Questions raised about Sunrise Powerlink's green power

UCAN In the Media

Powerlink critic questions utility's green promise

Hearing continues through Wednesday on SDG&E power line proposal

By DAVE DOWNEY

North County Times Staff Writer

Tuesday, April 8, 2008

SAN DIEGO ---- San Diego Gas & Electric's Sunrise Powerlink project is unlikely to deliver on its promise of providing a substantial amount of "green" electricity, the head of a consumer advocacy group suggested during a public hearing Monday.

The utility's chief operating officer, Michael Niggli, acknowledged it's possible the line could deliver more fossil-fuel-generated electricity than green power. But Niggli said such a scenario is unlikely, given the state's move toward clean, so-called renewable energy.

Niggli's comment came as he was being questioned by Michael Shames, executive director and attorney for the Utility Consumers' Action Network. Shames was allowed to question Niggli on behalf of ratepayers.

The utility has said repeatedly that the $1.5 billion power line is crucial if the company is to comply with a statewide mandate that California's major urban power providers secure 20 percent of their electricity supplies from sun, wind and geothermal power by 2010.

Niggli said the utility expects Sunrise Powerlink to put the company over the 20 percent goal, even though the company's green-power proportion had reached just 5.2 percent by last year.
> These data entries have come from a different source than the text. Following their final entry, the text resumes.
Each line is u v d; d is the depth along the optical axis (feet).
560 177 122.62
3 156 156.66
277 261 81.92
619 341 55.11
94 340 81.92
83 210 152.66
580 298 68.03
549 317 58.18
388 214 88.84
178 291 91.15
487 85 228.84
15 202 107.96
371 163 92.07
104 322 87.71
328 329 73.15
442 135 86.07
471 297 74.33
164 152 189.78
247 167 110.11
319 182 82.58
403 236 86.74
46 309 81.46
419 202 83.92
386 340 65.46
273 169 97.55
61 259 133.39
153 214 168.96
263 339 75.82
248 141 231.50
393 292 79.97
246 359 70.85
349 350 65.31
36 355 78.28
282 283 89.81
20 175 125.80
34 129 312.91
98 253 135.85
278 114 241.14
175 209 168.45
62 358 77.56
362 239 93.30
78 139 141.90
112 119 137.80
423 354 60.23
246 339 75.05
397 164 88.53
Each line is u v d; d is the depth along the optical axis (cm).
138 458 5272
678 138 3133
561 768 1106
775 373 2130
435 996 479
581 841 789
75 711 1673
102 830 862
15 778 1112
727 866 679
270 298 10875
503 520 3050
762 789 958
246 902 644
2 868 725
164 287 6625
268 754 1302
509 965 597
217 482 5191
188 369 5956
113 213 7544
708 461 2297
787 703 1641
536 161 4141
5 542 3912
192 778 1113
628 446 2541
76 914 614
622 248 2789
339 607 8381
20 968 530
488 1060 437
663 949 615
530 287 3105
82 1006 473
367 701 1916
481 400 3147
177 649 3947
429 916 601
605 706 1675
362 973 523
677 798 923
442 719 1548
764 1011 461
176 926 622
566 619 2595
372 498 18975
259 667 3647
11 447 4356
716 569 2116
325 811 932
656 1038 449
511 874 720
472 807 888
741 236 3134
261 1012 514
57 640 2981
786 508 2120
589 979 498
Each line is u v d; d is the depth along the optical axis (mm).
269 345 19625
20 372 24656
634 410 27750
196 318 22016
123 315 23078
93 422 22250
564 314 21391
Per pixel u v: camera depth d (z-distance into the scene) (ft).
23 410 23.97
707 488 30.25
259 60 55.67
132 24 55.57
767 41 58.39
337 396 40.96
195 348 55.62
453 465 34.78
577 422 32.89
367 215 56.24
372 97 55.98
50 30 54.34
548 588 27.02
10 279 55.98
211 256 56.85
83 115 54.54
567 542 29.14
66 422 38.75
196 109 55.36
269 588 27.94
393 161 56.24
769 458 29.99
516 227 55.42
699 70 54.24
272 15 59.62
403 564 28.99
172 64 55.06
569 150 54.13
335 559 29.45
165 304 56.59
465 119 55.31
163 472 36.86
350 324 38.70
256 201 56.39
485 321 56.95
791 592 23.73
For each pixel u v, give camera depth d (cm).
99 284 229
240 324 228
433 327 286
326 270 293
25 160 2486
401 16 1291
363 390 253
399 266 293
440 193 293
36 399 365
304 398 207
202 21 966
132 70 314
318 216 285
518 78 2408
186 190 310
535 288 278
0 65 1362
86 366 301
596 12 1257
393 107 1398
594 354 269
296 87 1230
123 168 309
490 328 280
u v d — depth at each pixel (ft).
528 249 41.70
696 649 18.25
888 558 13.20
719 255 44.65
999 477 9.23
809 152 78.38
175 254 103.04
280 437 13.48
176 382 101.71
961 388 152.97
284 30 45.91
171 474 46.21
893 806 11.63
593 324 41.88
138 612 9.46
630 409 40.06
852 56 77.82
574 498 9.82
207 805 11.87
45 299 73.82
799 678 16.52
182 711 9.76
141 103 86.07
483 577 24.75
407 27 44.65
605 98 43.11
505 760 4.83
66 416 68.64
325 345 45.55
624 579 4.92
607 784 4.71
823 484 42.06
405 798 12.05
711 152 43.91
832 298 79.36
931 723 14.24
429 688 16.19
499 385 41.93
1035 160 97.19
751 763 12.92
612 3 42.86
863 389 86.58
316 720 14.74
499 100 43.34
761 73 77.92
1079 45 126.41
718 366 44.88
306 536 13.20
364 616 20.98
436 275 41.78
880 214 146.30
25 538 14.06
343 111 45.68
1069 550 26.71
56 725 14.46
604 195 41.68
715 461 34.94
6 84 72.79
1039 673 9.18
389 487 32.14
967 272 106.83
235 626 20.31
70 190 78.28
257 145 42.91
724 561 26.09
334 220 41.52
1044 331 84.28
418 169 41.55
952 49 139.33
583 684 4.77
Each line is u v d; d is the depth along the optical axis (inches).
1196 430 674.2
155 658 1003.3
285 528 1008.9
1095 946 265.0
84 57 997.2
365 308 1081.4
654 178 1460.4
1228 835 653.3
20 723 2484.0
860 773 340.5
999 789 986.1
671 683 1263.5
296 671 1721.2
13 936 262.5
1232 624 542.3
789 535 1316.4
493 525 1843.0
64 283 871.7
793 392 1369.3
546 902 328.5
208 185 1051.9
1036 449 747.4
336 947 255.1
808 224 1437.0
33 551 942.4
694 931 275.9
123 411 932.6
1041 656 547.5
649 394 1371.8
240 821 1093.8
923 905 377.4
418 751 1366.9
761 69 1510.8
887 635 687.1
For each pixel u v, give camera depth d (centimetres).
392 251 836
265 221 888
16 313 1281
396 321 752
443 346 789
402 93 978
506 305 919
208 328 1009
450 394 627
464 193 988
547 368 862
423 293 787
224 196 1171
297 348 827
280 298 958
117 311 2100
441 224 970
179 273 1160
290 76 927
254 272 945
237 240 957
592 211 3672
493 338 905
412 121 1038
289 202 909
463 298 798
Because of project delays, the controversial line could not be up and running until 2011 at the earliest, so the 2010 goal is not doable, he said. But Niggli said the utility could reach that threshold soon after the line was turned on.

Administrative Law Judge Steve Weissman, who is presiding over the hearing, wanted to know what the company has been doing to boost its green supply. Niggli said it has been asking entrepreneurs to propose solar, geothermal and other projects.

"The image I get is of a passive process," Weissman said.

Other utilities are building green projects on their own, Weissman said. He cited a Southern California Edison project to lease space on the rooftops of warehouses in San Bernardino County to build the equivalent of a 250-megawatt power plant through solar panels.

Niggli said SDG&E wished Edison well, but local utility officials don't believe it is practical to replicate the rooftop project locally because San Diego County has fewer warehouses.

The public hearing before the California Public Utilities Commission continues through Wednesday at the California Center for Sustainable Energy's office in San Diego. The commission is gathering evidence to help it decide this summer whether to license the project.

If the line is rejected, the utility would have the option of asking the Federal Energy Regulatory Commission to approve it. The federal government has the authority to overrule a state decision because Southern California, including San Diego County, has been declared an electric transmission corridor of national interest.

In attempting to plant doubts about the line's future use, Shames asked Niggli whether importing green energy was one of the original purposes of the region's only existing 500-kilovolt line, the Southwest Powerlink, which runs parallel to Interstate 8. Niggli acknowledged that was the case.

In the early days of the Southwest line, Niggli, said, a significant chunk of electricity from geothermal sources in the Imperial Valley and Mexico was transported to San Diego County over the line ---- up to 220 megawatts at a time. But today, 24 years later, he said, a small fraction of that is brought in from geothermal energy produced by hot underground geysers.

By comparison, the Sunrise project would deliver 1,000 megawatts, or 20 percent of the region's current supply.

Given that Southwest Powerlink brings mostly other types of energy into San Diego County, Shames suggested the same result could happen with Sunrise ---- 24 years from now little green power might come across its 500-kilovolt wires. He asked Niggli whether SDG&E would guarantee the delivery of clean, so-called renewable power.

"There are no such guarantees that we can give," Niggli said. "It's an open access system." He said the California Independent System Operator, which operates state's electrical grid, would control what type of power is moved on the line.

Given the state's desire to use much more green power than now, in the wake of growing concerns about global warming, Niggli said it is unlikely the line would be filled with electricity generated by natural gas or coal.

Niggli also dismissed a frequent suggestion of project opponents that the line would carry electricity from expanded natural gas-fired plants just across the border from El Centro near Mexicali.

"That is not on anyone's planning horizon," Niggli said.

The line, strung from metal towers 160 feet tall, would run from El Centro to Carmel Valley, meandering through Anza-Borrego Desert State Park, Ramona and Rancho Penasquitos.

As for an environmental study's conclusion that those towers pose a threat to desert bighorn sheep in Anza-Borrego, Niggli said the company disagrees.

"We have many, many instances where sheep graze under lines, under towers. It doesn't seem to have any impact on them," he said.